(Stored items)
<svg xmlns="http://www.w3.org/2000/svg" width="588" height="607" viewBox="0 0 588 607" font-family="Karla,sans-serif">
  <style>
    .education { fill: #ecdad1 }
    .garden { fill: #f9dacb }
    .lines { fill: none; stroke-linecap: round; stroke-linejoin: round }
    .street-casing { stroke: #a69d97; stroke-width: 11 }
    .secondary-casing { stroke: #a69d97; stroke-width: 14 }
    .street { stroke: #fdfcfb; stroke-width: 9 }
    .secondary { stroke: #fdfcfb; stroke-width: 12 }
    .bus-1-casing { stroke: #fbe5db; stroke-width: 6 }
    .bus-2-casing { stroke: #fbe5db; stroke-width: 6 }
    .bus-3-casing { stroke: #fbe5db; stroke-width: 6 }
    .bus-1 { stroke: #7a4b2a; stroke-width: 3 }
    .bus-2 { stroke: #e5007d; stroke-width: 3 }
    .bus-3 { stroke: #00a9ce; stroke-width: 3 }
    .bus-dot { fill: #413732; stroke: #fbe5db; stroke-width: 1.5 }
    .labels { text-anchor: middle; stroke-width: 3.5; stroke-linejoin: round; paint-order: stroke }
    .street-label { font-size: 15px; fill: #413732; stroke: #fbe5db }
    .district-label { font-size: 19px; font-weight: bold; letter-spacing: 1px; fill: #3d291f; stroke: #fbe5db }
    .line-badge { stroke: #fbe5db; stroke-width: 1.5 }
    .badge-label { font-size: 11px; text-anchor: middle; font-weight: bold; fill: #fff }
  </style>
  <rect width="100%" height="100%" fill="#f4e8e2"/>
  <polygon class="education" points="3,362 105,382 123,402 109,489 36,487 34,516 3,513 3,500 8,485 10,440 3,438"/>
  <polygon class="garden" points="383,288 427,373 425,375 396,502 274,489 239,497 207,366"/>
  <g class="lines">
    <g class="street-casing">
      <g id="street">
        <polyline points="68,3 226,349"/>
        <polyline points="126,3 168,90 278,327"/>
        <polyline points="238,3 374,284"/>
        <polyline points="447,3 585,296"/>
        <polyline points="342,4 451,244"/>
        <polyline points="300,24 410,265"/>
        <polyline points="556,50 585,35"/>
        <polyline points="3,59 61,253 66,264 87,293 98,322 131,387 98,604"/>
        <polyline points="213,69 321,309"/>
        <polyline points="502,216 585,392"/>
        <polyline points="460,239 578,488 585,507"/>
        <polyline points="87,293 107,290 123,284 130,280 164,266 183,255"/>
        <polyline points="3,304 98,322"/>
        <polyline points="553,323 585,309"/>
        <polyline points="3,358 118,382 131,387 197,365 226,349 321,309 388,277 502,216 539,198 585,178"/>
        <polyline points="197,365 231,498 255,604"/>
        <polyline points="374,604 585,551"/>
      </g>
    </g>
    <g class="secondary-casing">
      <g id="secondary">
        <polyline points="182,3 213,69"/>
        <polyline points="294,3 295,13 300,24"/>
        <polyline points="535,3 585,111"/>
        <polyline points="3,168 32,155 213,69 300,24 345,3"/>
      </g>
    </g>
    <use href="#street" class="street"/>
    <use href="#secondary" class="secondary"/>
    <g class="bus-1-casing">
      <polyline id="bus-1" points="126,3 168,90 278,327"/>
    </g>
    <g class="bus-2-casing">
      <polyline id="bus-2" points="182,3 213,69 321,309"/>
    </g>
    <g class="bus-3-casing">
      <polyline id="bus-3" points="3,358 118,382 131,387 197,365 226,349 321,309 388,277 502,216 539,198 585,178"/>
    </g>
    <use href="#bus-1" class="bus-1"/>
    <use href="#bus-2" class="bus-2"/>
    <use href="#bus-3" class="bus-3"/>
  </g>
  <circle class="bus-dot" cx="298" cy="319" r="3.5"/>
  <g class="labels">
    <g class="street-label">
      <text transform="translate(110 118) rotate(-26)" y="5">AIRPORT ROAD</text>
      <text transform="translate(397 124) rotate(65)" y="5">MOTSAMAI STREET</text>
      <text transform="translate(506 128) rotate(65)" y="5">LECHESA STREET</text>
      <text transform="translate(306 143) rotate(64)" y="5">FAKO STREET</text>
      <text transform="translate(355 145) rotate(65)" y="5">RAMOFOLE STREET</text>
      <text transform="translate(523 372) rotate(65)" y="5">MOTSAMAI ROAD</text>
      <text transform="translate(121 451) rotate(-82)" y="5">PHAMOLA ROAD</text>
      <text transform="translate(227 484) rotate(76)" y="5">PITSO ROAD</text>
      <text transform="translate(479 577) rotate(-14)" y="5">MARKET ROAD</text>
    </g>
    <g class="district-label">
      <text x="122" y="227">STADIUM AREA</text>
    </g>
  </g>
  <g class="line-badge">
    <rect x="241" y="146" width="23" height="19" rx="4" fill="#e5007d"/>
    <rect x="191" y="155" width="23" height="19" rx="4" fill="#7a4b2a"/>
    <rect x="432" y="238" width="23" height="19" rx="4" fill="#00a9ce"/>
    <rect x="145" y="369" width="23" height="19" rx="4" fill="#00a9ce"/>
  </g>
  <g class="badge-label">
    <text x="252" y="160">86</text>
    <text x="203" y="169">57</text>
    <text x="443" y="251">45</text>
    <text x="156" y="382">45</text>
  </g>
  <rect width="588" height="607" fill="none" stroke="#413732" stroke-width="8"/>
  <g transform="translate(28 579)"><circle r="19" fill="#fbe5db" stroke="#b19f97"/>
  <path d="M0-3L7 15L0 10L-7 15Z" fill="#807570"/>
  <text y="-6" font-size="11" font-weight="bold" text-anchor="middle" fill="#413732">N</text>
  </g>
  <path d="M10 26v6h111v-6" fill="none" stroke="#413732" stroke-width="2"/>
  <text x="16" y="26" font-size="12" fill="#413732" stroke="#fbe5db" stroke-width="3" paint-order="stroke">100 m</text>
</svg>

> Task objective:
Gather up every line in the data above that contains the word "lines", copying each one.

> Written answer:
    .lines { fill: none; stroke-linecap: round; stroke-linejoin: round }
  <g class="lines">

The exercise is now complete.